▶ Provided entries
◆ ◆ ◆ ◆ ◆

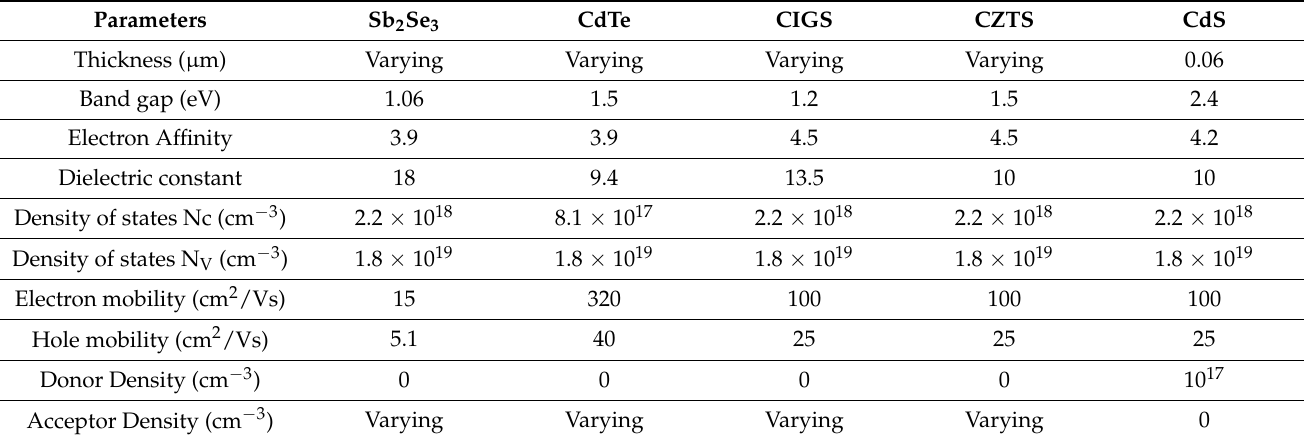
Figure 1. Schematic of various absorber layer-based solar cell. Table 1. Schematic of various layers of CdTe/CIGS/CZTS/Sb 2 Se 3 -based solar structure.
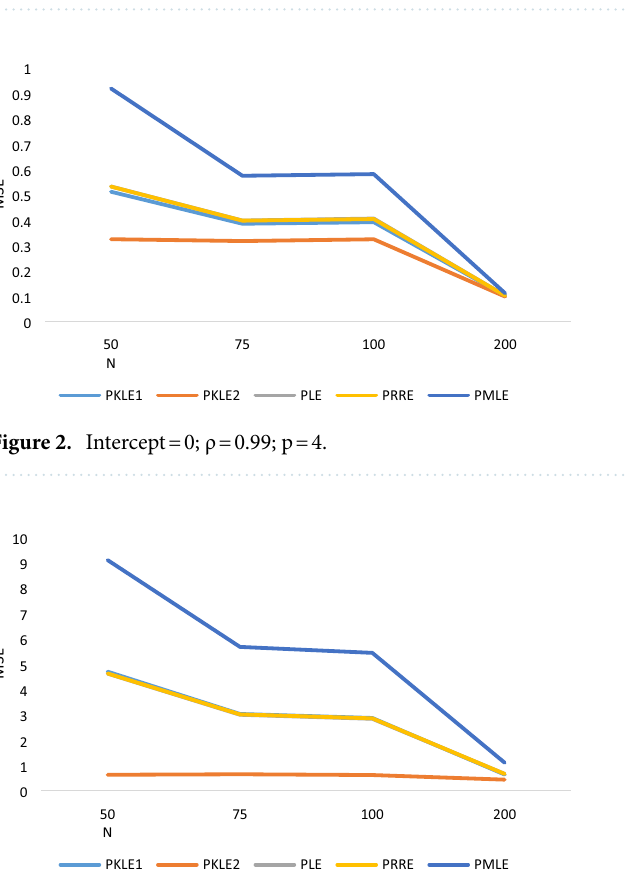
Figure 1. Intercept = − 1; ρ = 0.95; p = 4.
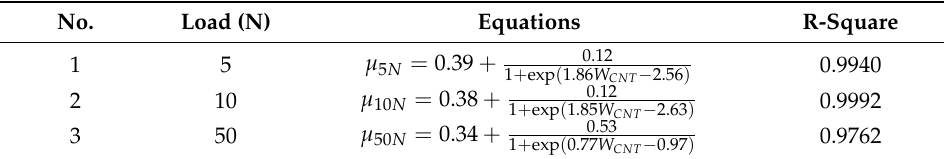
Figure 11. Friction coefficient variation as a function of CNTs content in the as-extruded AZ31 matrix at different normal loads. Table 5. Regression equations of the friction coefficient versus the content of CNTs (wt. %).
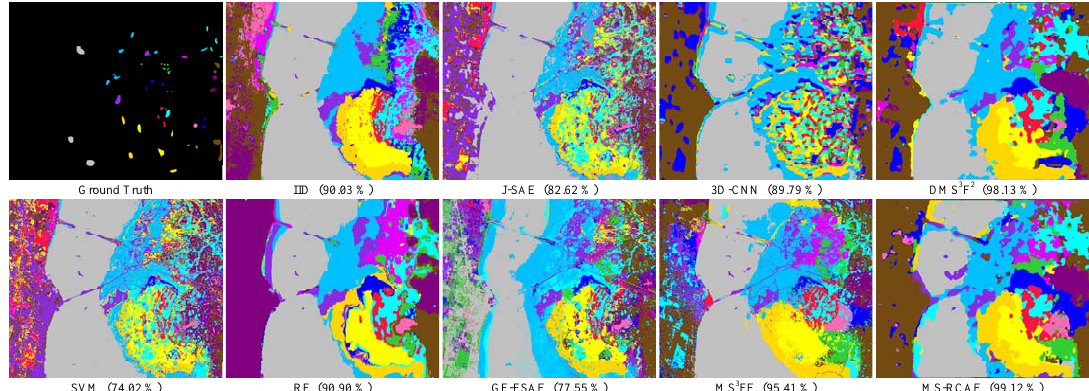
Figure 11. Classification maps of the Salinas dataset obtained by different methods (AA).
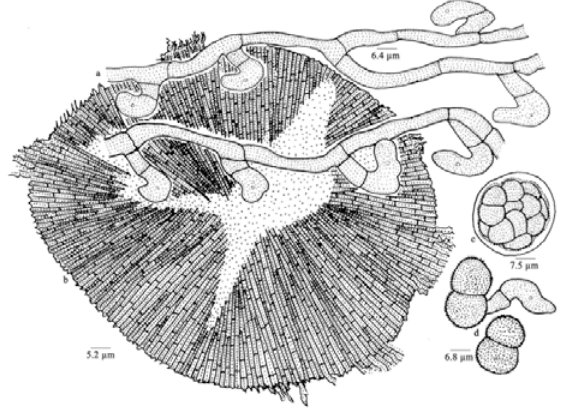
Figure 165. Asterina sarcandrae a - Appressorium; b - Thyriothecium; c - Ascus; d - Ascospores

◆ ◆ ◆ ◆ ◆

▶ Assignment
The answer must consist of every line from the entries above that contains "different".

▶ Problem solution
Figure 11. Friction coefficient variation as a function of CNTs content in the as-extruded AZ31 matrix at different normal loads. Table 5. Regression equations of the friction coefficient versus the content of CNTs (wt. %).
Figure 11. Classification maps of the Salinas dataset obtained by different methods (AA).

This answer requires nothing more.